PASSAGE TO READ:
Content starts
Now that we have some tools, our dataset, and another tool used for NLP installed, we need to start preparing our data so it can be used. The first step in this is something called tokenization. Essentially, each word (or even punctuation for that matter) in a sentence plays a role and it can be looked at as its own entity. We want to break each of these sentences apart into 'tokens' so they are more processable.

In [5]:
#Lets tokenize the sample sentence from before as an example
sample_Tokens = nlp(text.iloc[2]['clean_text'])
for part in sample_Tokens: 
    print(part.text)

anyone
else
instead
of
sleeping
more
when
depressed
stay
up
all
night
to
avoid
the
next
day
from
coming
sooner
may
be
the
social
anxiety
in
me
but
life
is
so
much
more
peaceful
when
everyone
else
is
asleep
and
not
expecting
thing
of
you


On top of tokenization, there is also lemmatization. A lemma in linguistics is essentially the core component of a word, before conjugation and the like occurs. This is very important because it essentially determines what role the word will play in the sentence. Will it be a noun? A verb? Lets see a few examples of this in code

In [6]:
#The .lemma_ command in spacy will output the lemma of the word it was called with. This will come in handy
print('The lemma of', sample_Tokens[18], 'is', sample_Tokens[18].lemma_)
print('The lemma of', sample_Tokens[4], 'is', sample_Tokens[4].lemma_)
print('The lemma of', sample_Tokens[19], 'is', sample_Tokens[19].lemma_)

The lemma of coming is come
The lemma of sleeping is sleep
The lemma of sooner is soon


In [7]:
#The .pos_ command will output the part of speech the word plays in a sentence.
print('The part of speech of the word', sample_Tokens[18].lemma_, 'is', sample_Tokens[18].pos_)
print('The part of speech of the word', sample_Tokens[19].lemma_, 'is', sample_Tokens[19].pos_)
print('The part of speech of the word', sample_Tokens[24].lemma_, 'is', sample_Tokens[24].pos_)
Content ends
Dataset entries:
Content starts
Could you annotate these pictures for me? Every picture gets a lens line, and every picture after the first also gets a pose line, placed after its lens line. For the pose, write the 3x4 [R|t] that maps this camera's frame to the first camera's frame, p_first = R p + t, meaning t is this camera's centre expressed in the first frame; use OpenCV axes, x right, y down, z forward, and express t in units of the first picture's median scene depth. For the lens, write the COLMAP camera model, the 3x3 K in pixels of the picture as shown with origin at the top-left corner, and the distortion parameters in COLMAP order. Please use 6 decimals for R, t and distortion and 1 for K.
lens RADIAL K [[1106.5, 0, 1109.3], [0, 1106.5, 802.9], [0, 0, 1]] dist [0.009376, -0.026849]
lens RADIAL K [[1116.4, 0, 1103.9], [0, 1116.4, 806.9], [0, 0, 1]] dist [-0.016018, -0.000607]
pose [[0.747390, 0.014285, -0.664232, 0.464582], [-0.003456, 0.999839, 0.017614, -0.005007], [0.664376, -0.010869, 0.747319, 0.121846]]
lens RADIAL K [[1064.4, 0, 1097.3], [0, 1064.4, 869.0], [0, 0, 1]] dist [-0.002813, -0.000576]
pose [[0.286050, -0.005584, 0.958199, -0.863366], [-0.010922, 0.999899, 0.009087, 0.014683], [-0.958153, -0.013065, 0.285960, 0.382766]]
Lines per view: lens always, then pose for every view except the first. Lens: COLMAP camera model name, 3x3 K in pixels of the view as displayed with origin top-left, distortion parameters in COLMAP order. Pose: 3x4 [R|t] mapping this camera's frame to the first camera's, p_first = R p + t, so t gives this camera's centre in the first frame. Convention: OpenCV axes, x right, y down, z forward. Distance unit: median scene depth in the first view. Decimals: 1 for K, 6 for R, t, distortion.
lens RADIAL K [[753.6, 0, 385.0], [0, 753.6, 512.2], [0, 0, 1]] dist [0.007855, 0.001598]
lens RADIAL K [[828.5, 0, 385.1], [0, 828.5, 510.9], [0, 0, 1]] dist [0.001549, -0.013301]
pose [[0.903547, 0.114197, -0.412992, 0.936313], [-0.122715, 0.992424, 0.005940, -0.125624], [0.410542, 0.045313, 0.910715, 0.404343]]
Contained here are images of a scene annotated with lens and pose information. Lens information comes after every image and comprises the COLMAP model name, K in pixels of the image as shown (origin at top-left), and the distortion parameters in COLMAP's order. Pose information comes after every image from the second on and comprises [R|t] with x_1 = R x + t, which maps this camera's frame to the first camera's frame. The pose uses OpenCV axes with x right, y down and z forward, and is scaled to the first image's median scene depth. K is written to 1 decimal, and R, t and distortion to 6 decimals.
Content ends
TO DO:
[1] From the spaCy tokenization tutorial, list each word whose lemma the printed output reports, paired with that lemma.
[2] Decide whether each statement agrees with the spaCy tokenization tutorial. Answer yes or no, and quote the words that settle it.
(a) Punctuation in a sentence can be treated as its own entity during tokenization.
(b) The .pos_ command outputs the lemma of a word.
(c) A lemma is described as the form a word takes after conjugation.
[3] Please continue the spaCy tokenization tutorial from the point where it stops.

SOLVED TASKS:
[1]
coming: come
sleeping: sleep
sooner: soon

[2]
(a) Yes: "each word (or even punctuation for that matter) in a sentence plays a role and it can be looked at as its own entity"
(b) No: "The .pos_ command will output the part of speech the word plays in a sentence."
(c) No: "the core component of a word, before conjugation and the like occurs"

[3]
The part of speech of the word come is VERB
The part of speech of the word soon is ADV
The part of speech of the word anxiety is NOUN


Now, lets use this information in order to get our dataset cleaned to the utmost. The only things left should be easily recognizable by future tools.

In [8]:
#Create an empty array to store the cleaned posts in
cleaned_Posts = []

#Parse through every post
for uncleaned_Post in range(len(text)):
    to_Clean = text.iloc[uncleaned_Post].copy() #We need to make a copy or else we will mess with the original data
    
    #Lets make all the tokens lowercase so capitalization is no longer a concern (We can use PCRE regular expressions)
    to_Clean_More = re.sub("[^A-Za-z']+", ' ', to_Clean['clean_text'].replace('', ' ')).lower()
    
    #Tokenize and Lemmatize the posts now
    to_Clean_Even_More = nlp(to_Clean_More)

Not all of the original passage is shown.